Search code examples
parallel-processingarrayfire

Demoting to float2 when using seq with double2 arrays in ArrayFire


I'm using the following test code exploiting the ArrayFire library.

void test_seq(const array& input, array& output, const int N)
{
    array test      = seq(0,N-1);                                         
    output          = input;
}

(for the moment `array test` has no role)

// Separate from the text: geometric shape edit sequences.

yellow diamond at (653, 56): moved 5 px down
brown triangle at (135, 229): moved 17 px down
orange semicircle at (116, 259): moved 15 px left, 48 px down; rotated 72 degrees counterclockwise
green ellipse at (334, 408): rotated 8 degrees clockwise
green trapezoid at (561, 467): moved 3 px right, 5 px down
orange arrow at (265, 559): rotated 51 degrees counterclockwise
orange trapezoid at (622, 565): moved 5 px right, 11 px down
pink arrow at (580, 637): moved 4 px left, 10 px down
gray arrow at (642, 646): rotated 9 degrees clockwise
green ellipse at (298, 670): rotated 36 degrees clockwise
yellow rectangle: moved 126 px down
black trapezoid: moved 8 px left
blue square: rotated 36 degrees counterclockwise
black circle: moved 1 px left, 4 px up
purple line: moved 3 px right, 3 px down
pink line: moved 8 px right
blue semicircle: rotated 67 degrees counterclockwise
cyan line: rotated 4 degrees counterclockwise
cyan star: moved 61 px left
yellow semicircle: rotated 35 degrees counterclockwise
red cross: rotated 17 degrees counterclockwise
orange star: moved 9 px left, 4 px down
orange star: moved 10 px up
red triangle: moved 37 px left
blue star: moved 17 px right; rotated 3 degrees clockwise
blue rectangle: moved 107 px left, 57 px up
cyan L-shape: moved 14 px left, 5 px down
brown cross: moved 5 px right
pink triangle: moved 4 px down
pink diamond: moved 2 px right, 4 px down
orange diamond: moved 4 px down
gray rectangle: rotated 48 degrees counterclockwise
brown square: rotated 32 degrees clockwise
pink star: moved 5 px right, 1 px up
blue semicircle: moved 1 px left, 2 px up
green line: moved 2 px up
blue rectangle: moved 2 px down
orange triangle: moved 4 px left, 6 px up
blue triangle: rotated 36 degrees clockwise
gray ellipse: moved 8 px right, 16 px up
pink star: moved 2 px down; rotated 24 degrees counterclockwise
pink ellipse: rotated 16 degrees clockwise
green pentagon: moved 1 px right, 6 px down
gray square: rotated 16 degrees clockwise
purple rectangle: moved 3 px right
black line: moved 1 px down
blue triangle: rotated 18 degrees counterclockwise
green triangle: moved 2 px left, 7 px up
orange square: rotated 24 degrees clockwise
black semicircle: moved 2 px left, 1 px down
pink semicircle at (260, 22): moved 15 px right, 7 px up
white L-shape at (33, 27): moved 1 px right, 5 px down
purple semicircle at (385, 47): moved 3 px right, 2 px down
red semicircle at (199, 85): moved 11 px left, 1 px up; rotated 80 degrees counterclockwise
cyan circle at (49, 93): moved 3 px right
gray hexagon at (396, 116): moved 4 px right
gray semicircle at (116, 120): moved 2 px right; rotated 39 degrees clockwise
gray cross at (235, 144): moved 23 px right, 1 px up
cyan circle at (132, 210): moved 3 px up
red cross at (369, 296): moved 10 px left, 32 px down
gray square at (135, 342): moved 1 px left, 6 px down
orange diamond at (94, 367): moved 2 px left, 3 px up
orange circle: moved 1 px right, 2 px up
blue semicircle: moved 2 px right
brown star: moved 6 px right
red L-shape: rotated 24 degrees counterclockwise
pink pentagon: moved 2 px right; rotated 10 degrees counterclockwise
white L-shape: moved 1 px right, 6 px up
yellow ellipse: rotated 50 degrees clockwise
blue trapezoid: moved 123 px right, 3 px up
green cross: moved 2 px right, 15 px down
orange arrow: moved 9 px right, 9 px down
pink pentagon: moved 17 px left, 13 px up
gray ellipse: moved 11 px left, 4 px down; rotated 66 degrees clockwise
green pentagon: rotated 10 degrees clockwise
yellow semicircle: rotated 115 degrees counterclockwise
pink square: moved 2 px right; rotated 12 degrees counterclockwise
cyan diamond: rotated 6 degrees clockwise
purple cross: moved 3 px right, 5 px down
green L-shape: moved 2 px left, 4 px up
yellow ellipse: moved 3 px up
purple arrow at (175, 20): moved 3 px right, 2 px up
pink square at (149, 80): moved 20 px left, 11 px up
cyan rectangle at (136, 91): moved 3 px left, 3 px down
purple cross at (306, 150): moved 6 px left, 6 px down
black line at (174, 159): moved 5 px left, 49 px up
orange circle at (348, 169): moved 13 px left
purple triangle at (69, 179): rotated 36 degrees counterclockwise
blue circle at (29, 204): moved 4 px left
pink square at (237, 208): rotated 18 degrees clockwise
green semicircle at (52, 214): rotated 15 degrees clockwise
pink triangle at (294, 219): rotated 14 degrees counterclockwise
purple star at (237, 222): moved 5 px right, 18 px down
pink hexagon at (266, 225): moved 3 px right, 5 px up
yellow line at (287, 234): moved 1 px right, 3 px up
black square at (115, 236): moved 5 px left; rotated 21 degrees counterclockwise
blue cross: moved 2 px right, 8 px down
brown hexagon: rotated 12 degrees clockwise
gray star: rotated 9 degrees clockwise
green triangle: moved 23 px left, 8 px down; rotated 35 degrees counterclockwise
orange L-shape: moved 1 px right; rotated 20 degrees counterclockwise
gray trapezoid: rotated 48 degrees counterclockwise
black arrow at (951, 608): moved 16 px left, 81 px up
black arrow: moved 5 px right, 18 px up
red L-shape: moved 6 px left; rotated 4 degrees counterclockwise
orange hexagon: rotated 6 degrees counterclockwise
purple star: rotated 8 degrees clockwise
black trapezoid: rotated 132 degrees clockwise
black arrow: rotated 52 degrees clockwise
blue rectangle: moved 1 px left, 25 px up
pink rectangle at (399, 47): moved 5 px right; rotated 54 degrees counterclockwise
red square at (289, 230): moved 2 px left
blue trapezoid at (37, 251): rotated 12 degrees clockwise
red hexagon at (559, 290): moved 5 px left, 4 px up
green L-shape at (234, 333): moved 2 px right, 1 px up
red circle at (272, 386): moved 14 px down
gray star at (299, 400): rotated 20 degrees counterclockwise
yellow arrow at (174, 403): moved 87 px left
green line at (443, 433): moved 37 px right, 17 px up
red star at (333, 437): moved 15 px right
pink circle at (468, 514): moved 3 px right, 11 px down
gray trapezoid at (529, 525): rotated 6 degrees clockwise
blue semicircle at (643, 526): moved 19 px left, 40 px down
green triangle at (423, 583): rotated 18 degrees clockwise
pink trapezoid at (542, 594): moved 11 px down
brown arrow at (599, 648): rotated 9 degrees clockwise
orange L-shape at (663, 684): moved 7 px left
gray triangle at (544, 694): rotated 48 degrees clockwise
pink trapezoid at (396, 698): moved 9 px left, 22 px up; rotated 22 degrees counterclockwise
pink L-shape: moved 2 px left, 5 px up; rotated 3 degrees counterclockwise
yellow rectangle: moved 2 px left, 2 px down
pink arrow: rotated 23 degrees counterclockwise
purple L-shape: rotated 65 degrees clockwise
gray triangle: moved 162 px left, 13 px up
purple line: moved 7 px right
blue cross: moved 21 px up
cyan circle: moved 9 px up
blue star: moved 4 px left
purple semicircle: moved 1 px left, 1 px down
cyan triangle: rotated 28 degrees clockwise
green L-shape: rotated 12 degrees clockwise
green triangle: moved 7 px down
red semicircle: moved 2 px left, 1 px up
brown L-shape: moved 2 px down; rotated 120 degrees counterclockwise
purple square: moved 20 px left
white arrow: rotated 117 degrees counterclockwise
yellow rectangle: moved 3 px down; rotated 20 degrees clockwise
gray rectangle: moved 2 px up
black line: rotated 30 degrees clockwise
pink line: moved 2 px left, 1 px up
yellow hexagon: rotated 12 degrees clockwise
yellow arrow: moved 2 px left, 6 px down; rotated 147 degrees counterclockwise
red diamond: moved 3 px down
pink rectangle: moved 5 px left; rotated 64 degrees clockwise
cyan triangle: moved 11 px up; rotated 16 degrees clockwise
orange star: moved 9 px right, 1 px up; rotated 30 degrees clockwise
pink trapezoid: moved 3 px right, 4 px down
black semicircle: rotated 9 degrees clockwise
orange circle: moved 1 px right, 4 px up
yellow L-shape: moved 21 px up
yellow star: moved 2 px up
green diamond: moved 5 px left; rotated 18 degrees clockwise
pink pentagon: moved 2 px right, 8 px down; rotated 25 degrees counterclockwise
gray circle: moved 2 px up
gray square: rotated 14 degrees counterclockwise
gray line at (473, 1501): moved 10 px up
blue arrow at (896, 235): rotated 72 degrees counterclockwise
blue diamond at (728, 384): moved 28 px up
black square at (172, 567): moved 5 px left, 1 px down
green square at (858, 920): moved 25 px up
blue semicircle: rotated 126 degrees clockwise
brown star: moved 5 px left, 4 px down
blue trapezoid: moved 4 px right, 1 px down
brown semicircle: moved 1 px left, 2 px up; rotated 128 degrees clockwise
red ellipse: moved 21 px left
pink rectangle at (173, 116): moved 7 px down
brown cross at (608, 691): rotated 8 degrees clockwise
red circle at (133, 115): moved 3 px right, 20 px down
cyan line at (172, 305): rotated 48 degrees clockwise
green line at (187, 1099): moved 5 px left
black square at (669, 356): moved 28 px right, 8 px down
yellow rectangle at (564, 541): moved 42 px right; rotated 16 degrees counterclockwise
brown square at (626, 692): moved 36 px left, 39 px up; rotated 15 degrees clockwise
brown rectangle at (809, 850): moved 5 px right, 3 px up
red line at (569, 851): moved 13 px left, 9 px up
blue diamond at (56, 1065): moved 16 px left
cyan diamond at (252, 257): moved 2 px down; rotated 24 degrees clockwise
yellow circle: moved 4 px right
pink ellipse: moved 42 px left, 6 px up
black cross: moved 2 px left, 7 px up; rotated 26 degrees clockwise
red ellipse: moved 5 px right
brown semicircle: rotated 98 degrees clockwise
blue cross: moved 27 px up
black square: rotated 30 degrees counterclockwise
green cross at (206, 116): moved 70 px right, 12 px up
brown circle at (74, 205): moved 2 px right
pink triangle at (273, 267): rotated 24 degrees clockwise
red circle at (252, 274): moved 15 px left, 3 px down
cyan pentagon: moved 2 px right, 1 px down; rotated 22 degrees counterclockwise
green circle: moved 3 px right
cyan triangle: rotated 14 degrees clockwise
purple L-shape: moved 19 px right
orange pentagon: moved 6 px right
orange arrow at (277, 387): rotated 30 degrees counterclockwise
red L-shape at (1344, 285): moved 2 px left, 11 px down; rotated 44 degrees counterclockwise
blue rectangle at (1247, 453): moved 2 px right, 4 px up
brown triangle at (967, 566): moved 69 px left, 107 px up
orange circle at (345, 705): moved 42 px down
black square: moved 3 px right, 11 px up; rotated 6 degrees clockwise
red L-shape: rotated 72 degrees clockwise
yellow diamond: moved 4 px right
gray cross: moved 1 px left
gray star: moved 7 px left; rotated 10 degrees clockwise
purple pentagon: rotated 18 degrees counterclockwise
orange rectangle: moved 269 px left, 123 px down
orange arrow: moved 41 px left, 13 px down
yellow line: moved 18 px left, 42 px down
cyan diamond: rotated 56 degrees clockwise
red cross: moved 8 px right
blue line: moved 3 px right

double2* test_CPU; test_CPU=(double2*)malloc(10*sizeof(double2));       
for (int k=0; k<10; k++) { test_CPU[k].x=2.; test_CPU[k].y=1.; }
array test_GPU(10, test_CPU);
array test_GPU_output = constant(0.,10, c64);
test_seq(test_GPU,test_GPU_output,10);
print(test_GPU_output);
try {
    double2 *CPU_test = test_GPU_output.host<double2>();
    printf("%f %f\n",CPU_test[0].x,CPU_test[0].y);
} catch (af::exception& e) {
fprintf(stderr, "%s\n", e.what()); 
}

and everything compiles and runs correctly.

However, then I change the above function to

void test_seq(const array& input, array& output, const int N)
{
    array test      = seq(0,N-1);                                         
    output          = input * test;
}

I receive the following runtime error message

src/gena/gtypes.cpp:112: error: requested cuDoubleComplex from array of type cuComplex

If, on the other side, I change the line

double2 *CPU_test = test_GPU_output.host<double2>();

to

float2 *CPU_test = test_GPU_output.host<float2>();

everything runs fine again. It seems there is a demotion to float2 connected with the use of seq. The above problem does not disappear if I use something like seq(0,N-1,f64) (I even do not know if it is allowed by ArrayFire).

How can I keep double2 processing and avoid demoting to float2?


Solution

  • When converting seq to array, it is stored as single precision (float).

    Currently in arrayfire, the rule for an operation involving two arrays from different precision is to choose the lower precision. This is the reason input * test is getting converted from double precision to single precision (and hence float2).

    The solution for now is to add the line below the generation of test.

    test = test.as(f64);
    

    It will add very little overhead, because the array is not generated until necessary.